Scott laughed. “Sure! I decided long ago that I wasn’t interested in transient pleasures. They’re not important. I wanted to study the supreme achievements of the human mind so that when I ask myself: Has it all been worth it? I can give an unequivocal Yes. The world only really exists in the intellect, so if you refine the intellect, you refine the world you’re forced to live in.”
“You’ve lost me, Scott. All this intellectual garbage is beyond me. Your move.”
Scott edged his knight away from my bishop. “Okay, forget me—let’s turn to you. Has it all been worth it, Cornelius?”
“Of course! I’d do it all again! I’ve always done my best to lead a decent productive life, and one can’t do more than one’s best.”
“Indeed one can’t! Your God must be pleased with you Cornelius!”

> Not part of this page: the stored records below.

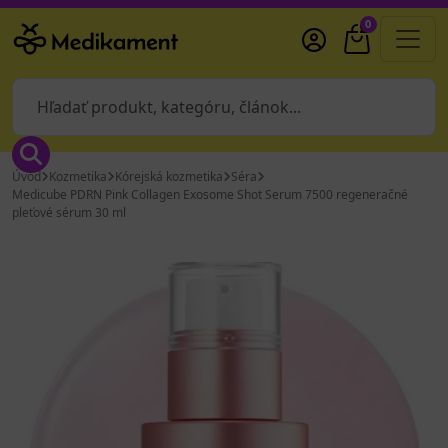
0
Úvod
Kozmetika
Kórejská kozmetika
Séra
Medicube PDRN Pink Collagen Exosome Shot Serum 7500 regeneračné
pleťové sérum 30 ml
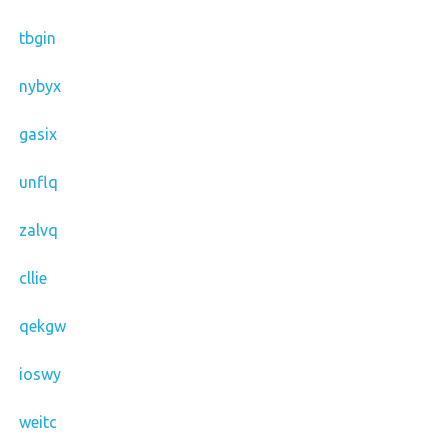
tbgin
nybyx
gasix
unflq
zalvq
cllie
qekgw
ioswy
weitc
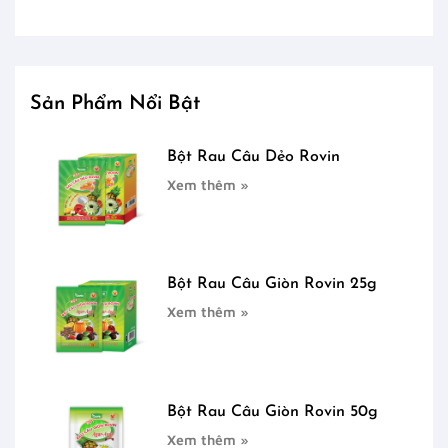
Sản Phẩm Nổi Bật
Bột Rau Câu Dẻo Rovin
Xem thêm »
Bột Rau Câu Giòn Rovin 25g
Xem thêm »
Bột Rau Câu Giòn Rovin 50g
Xem thêm »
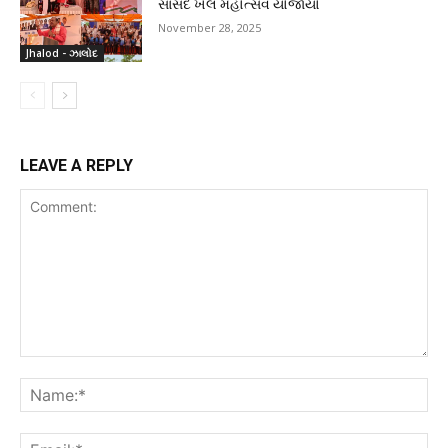
સાંસદ ખેલ મહોત્સવ યોજાયો
November 28, 2025
Jhalod - ઝાલોદ
LEAVE A REPLY
Comment:
Na
Ema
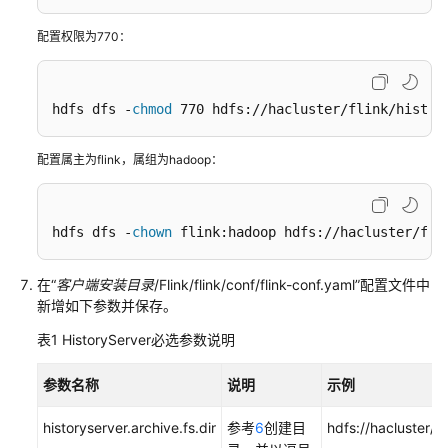
户
配置权限为770：
端
使
用
hdfs dfs -
实
chmod
 770 hdfs://hacluster/flink/histor
践
配置属主为flink，属组为hadoop：
创
建
FlinkServer
hdfs dfs -
chown
 flink:hadoop hdfs://hacluster/fli
作
业
在“
客户端安装目录
/Flink/flink/conf/flink-conf.yaml”配置文件中
前
新增如下参数并保存。
准
备
表1
HistoryServer必选参数说明
Catalog
参数名称
说明
示例
模
式
historyserver.archive.fs.dir
参考
6
创建目
hdfs://hacluster/fl
创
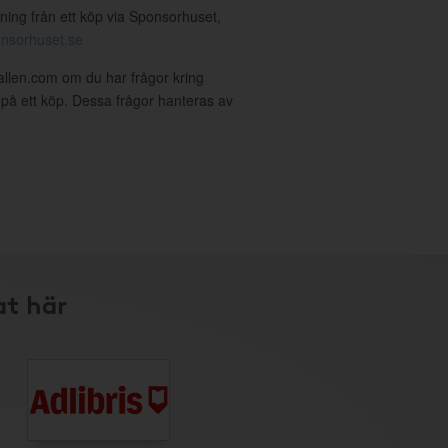
ning från ett köp via Sponsorhuset,
nsorhuset.se
allen.com om du har frågor kring
g på ett köp. Dessa frågor hanteras av
at här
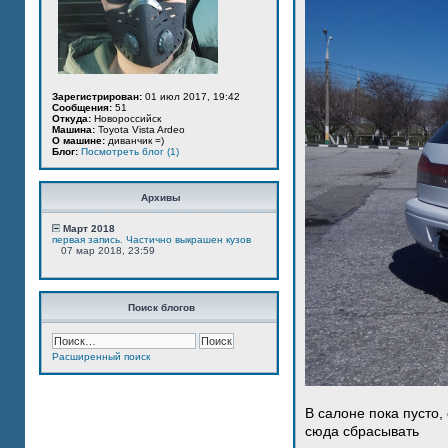
Зарегистрирован:
01 июл 2017, 19:42
Сообщения:
51
Откуда:
Новороссийск
Машина:
Toyota Vista Ardeo
О машине:
диванчик =)
Блог:
Посмотреть блог (1)
Архивы
Март 2018
первая запись. Частично выкрашен кузов
07 мар 2018, 23:59
Поиск блогов
Расширенный поиск
В салоне пока пусто,
сюда сбрасывать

“Yeah … well, to tell the truth, I don’t see God as a father figure peering over my shoulder the whole time. I see God as a force—a form of pure power.” I saw a brilliant opening for my queen, but it was three moves ahead. “I see God as kind of impersonal,” I said, debating whether to knock off his knight. “Like justice.”
“Ah, justice!” said Scott. “Yes, justice is a fascinating concept. Your move.”
My fingers closed on his knight. “You mean revenge?” I said casually, very casually, the chessboard wiped clean out of my mind. “Old Testament justice? An eye for an eye, a tooth for a tooth—that kind of thing?”